--- Given data Enclosed Below ---

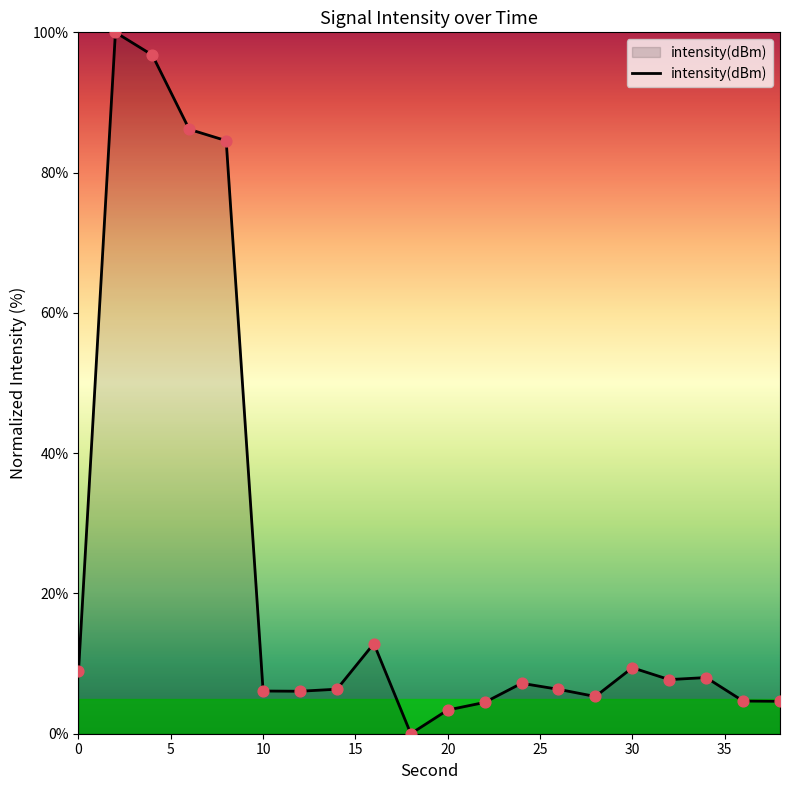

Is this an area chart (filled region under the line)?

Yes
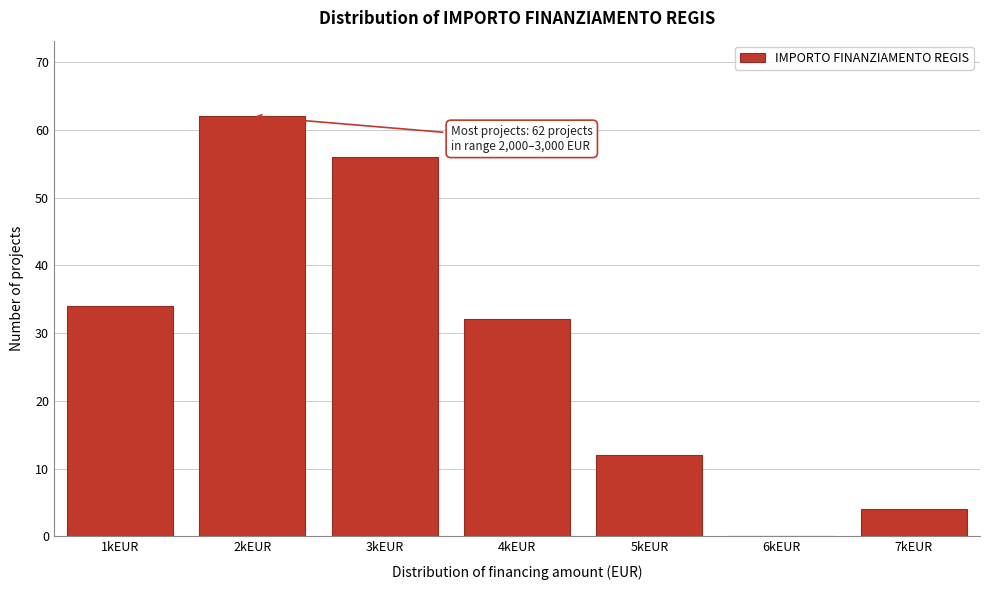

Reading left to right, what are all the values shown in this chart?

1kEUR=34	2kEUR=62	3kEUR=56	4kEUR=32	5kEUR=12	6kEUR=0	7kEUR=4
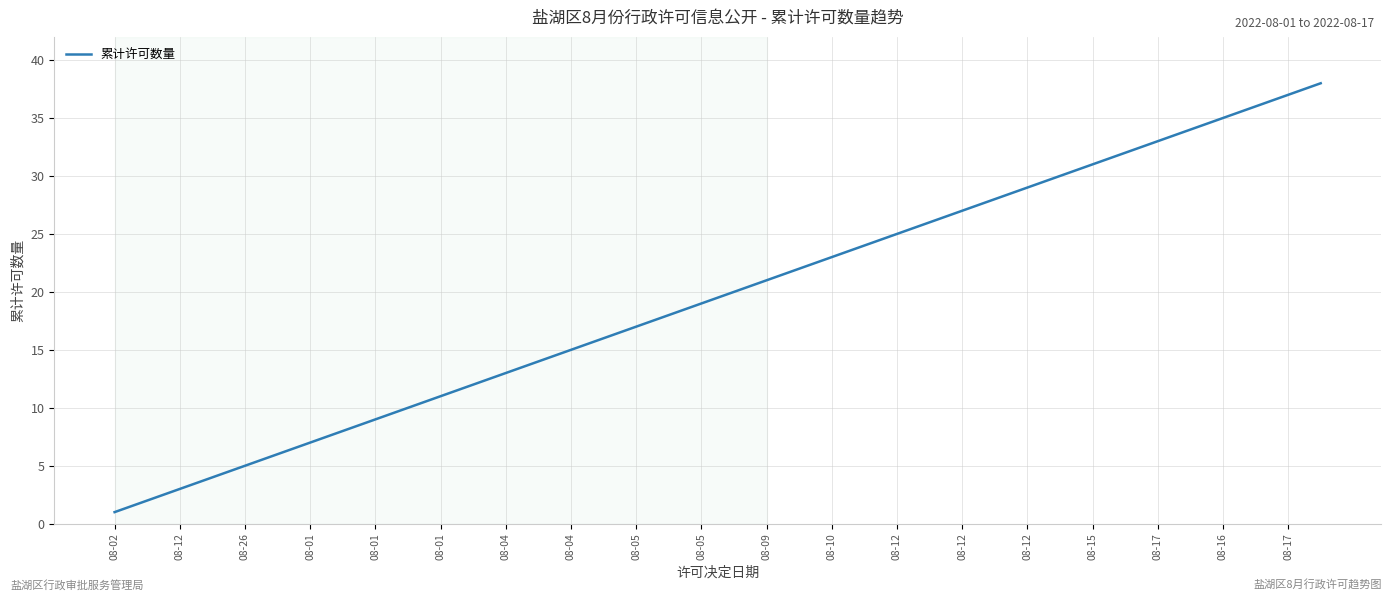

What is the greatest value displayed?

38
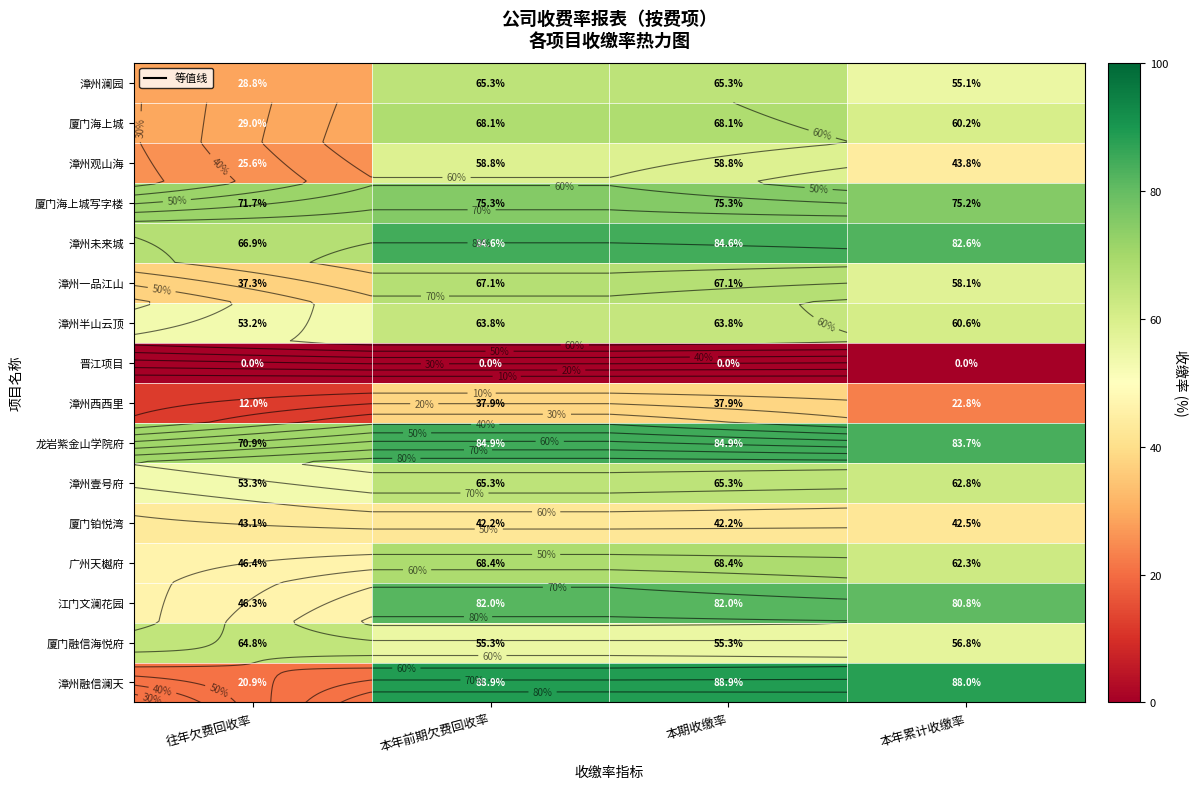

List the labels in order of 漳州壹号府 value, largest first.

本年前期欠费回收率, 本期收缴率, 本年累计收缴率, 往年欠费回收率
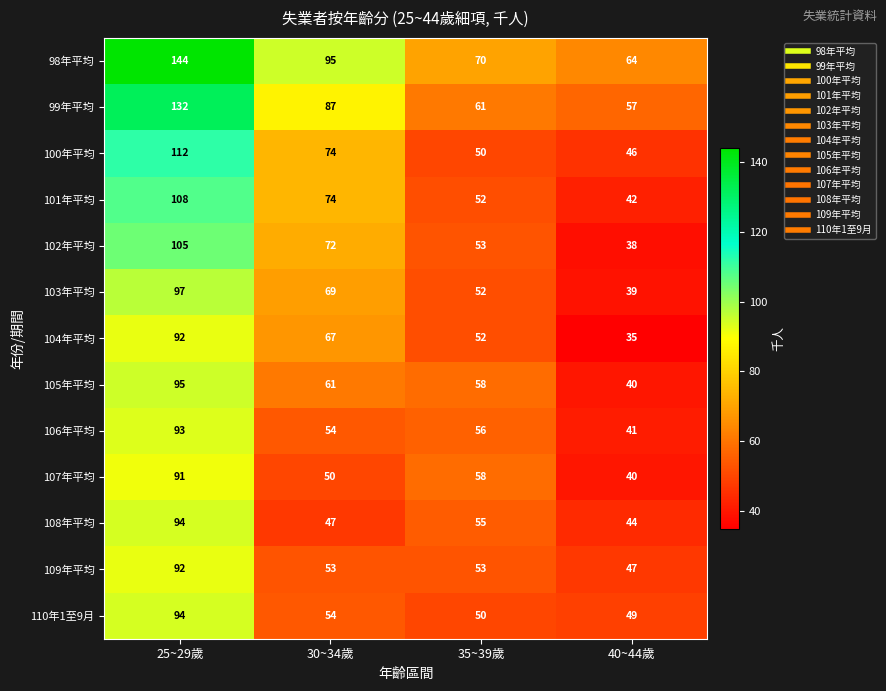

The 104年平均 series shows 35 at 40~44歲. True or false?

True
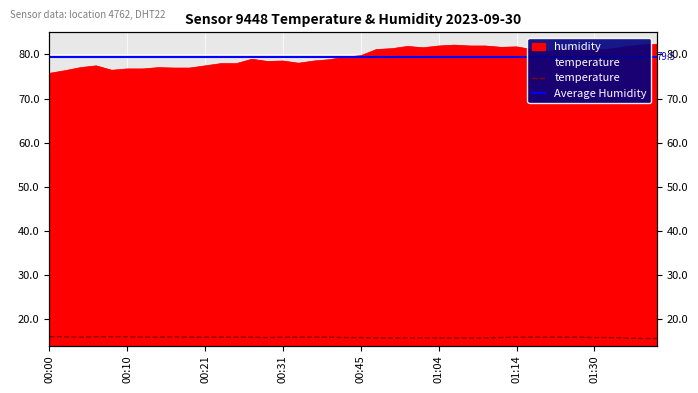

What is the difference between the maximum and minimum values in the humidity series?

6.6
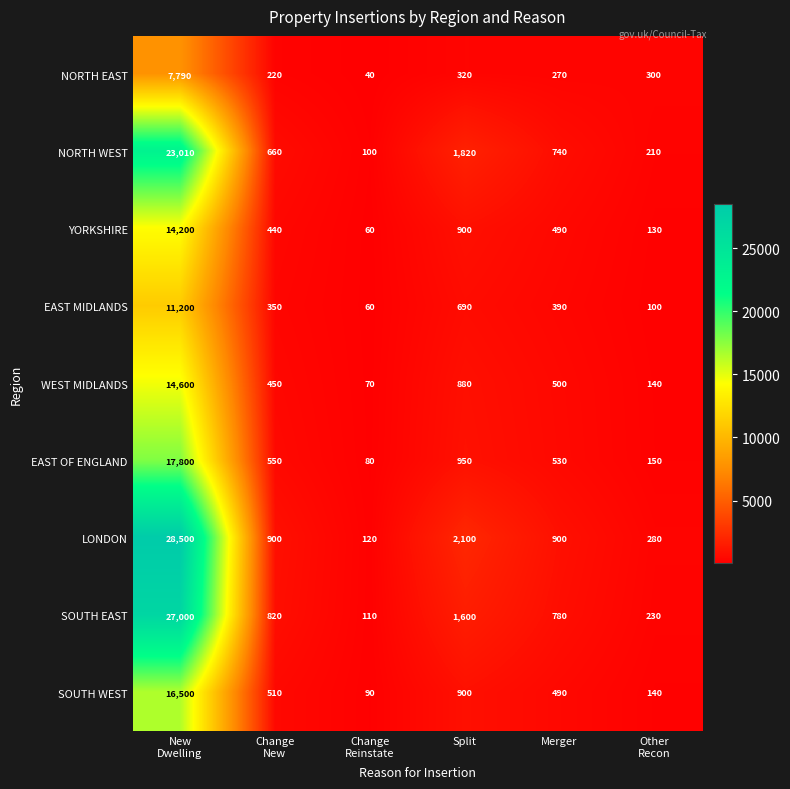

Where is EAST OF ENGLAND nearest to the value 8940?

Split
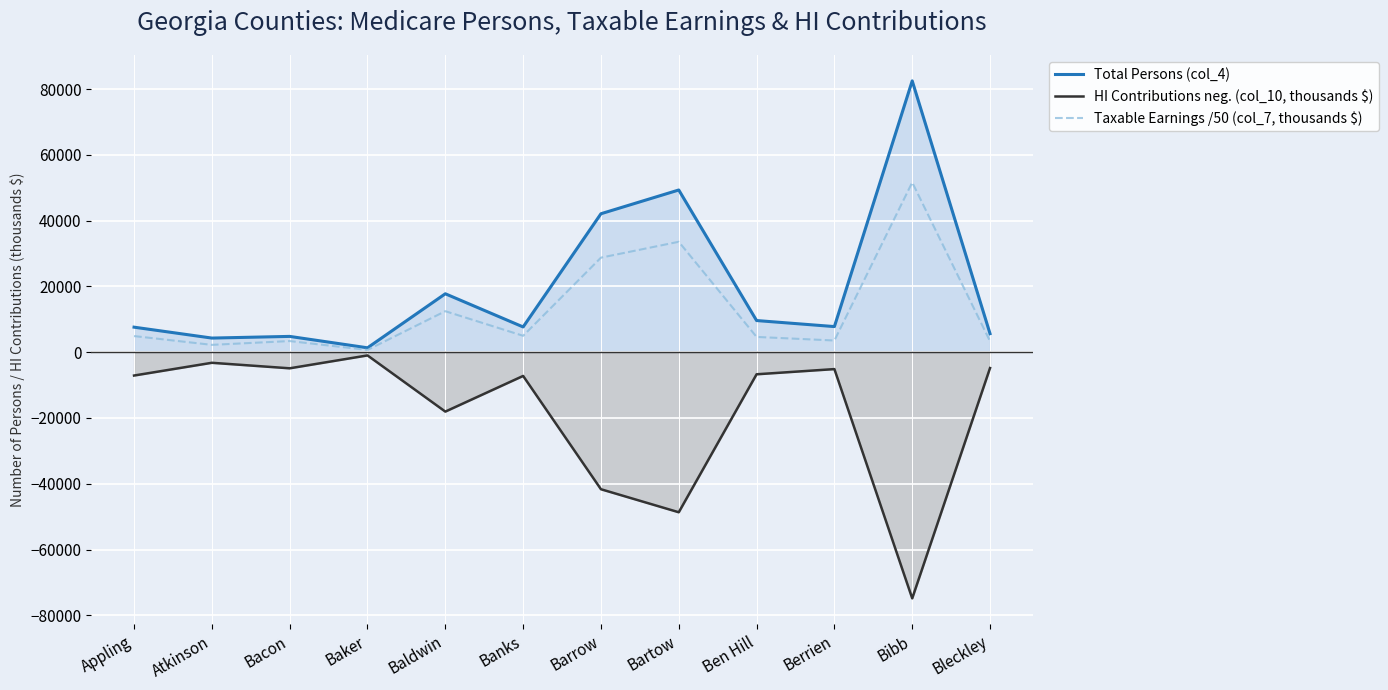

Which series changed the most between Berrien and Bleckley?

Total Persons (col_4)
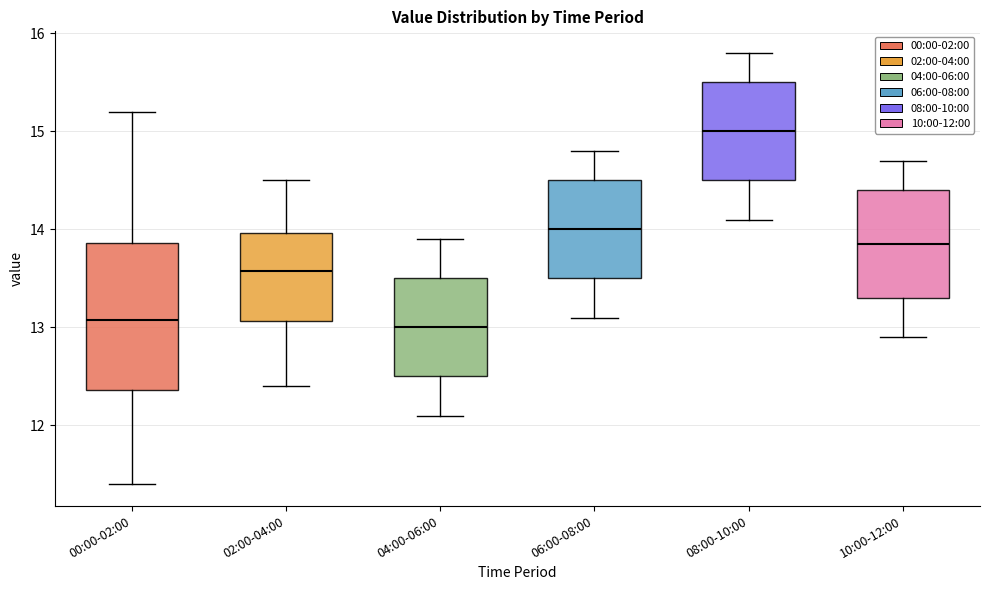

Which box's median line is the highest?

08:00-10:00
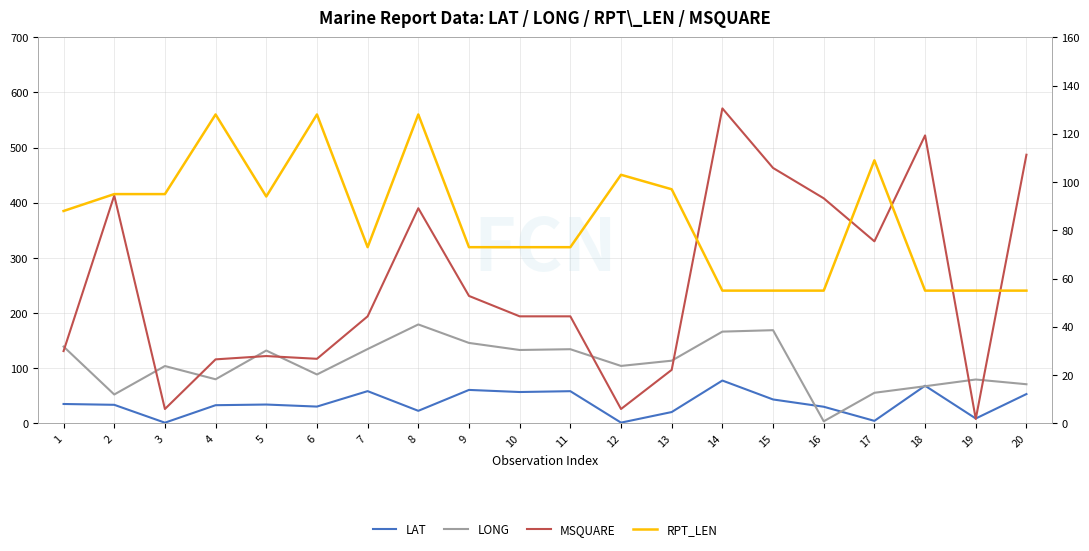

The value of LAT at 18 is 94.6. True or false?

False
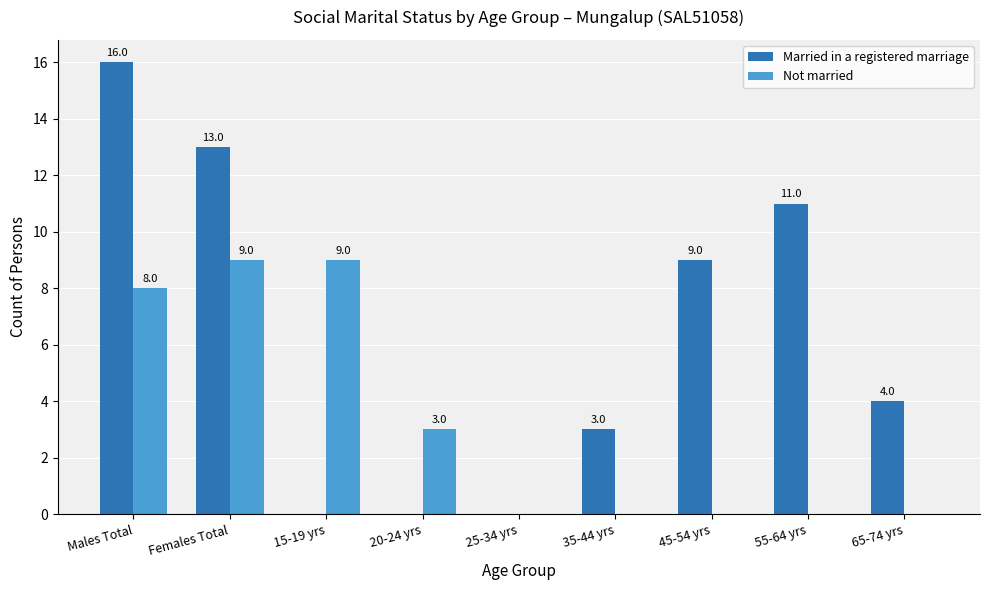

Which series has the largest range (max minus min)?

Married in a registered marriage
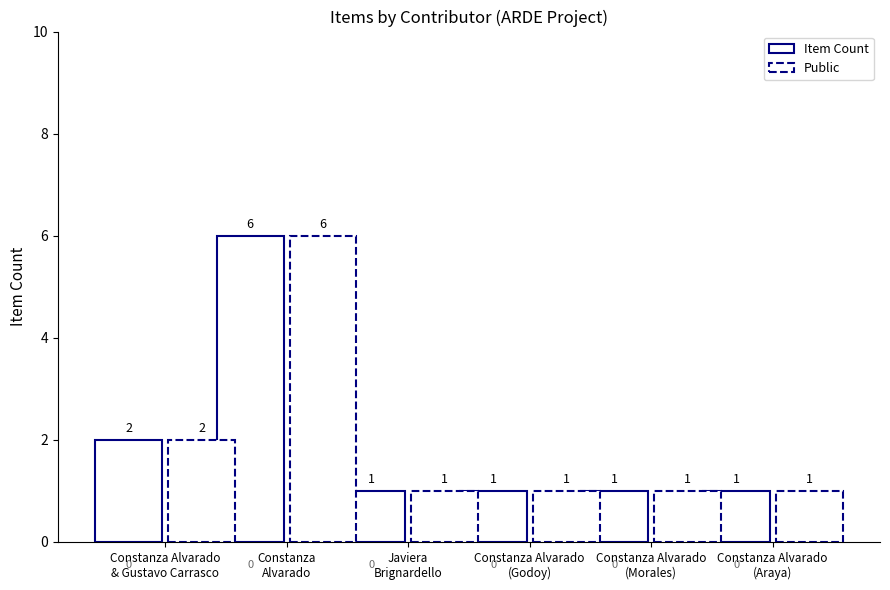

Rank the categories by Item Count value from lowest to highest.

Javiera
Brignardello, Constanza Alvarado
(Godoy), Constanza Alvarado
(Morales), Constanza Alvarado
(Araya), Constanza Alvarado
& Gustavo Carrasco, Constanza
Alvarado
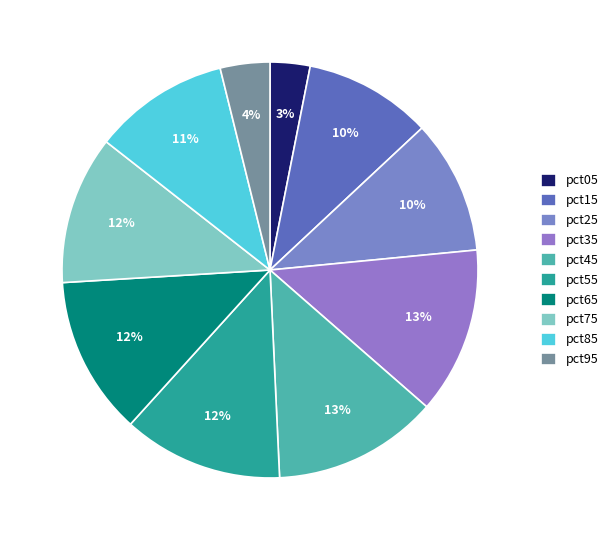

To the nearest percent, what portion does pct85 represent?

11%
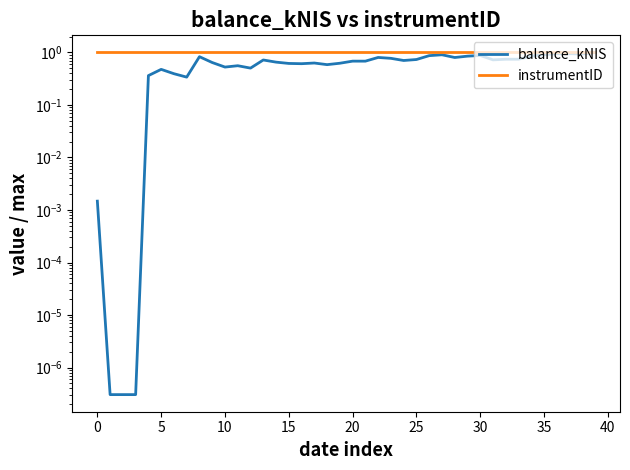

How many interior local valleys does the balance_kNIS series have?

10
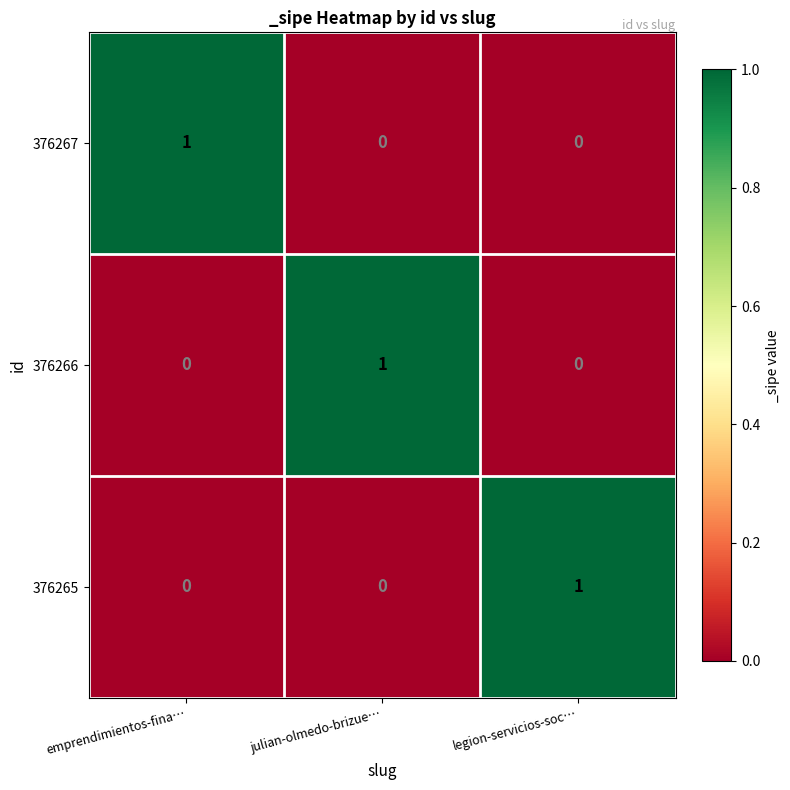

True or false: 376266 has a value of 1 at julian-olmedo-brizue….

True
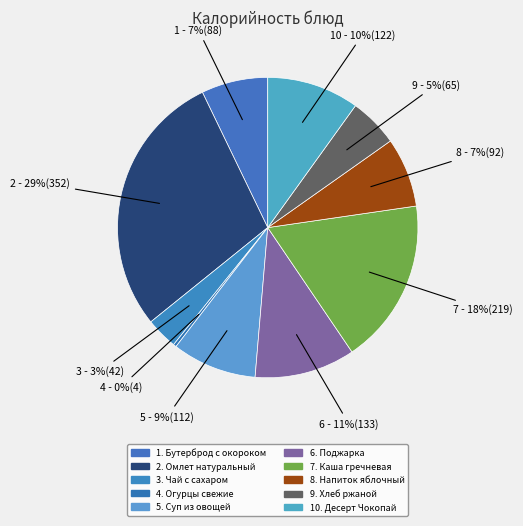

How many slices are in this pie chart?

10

--- End of Enclosed Given data ---

### Instructions to follow:
Reproduce all of the entries above verbatim, leaving out the pictures.

### Answer for the task:
Is this an area chart (filled region under the line)?

Yes

Reading left to right, what are all the values shown in this chart?

1kEUR=34	2kEUR=62	3kEUR=56	4kEUR=32	5kEUR=12	6kEUR=0	7kEUR=4

What is the greatest value displayed?

38

List the labels in order of 漳州壹号府 value, largest first.

本年前期欠费回收率, 本期收缴率, 本年累计收缴率, 往年欠费回收率

The 104年平均 series shows 35 at 40~44歲. True or false?

True

What is the difference between the maximum and minimum values in the humidity series?

6.6

Where is EAST OF ENGLAND nearest to the value 8940?

Split

Which series changed the most between Berrien and Bleckley?

Total Persons (col_4)

Which box's median line is the highest?

08:00-10:00

The value of LAT at 18 is 94.6. True or false?

False

Which series has the largest range (max minus min)?

Married in a registered marriage

Rank the categories by Item Count value from lowest to highest.

Javiera
Brignardello, Constanza Alvarado
(Godoy), Constanza Alvarado
(Morales), Constanza Alvarado
(Araya), Constanza Alvarado
& Gustavo Carrasco, Constanza
Alvarado

To the nearest percent, what portion does pct85 represent?

11%

How many interior local valleys does the balance_kNIS series have?

10

True or false: 376266 has a value of 1 at julian-olmedo-brizue….

True

How many slices are in this pie chart?

10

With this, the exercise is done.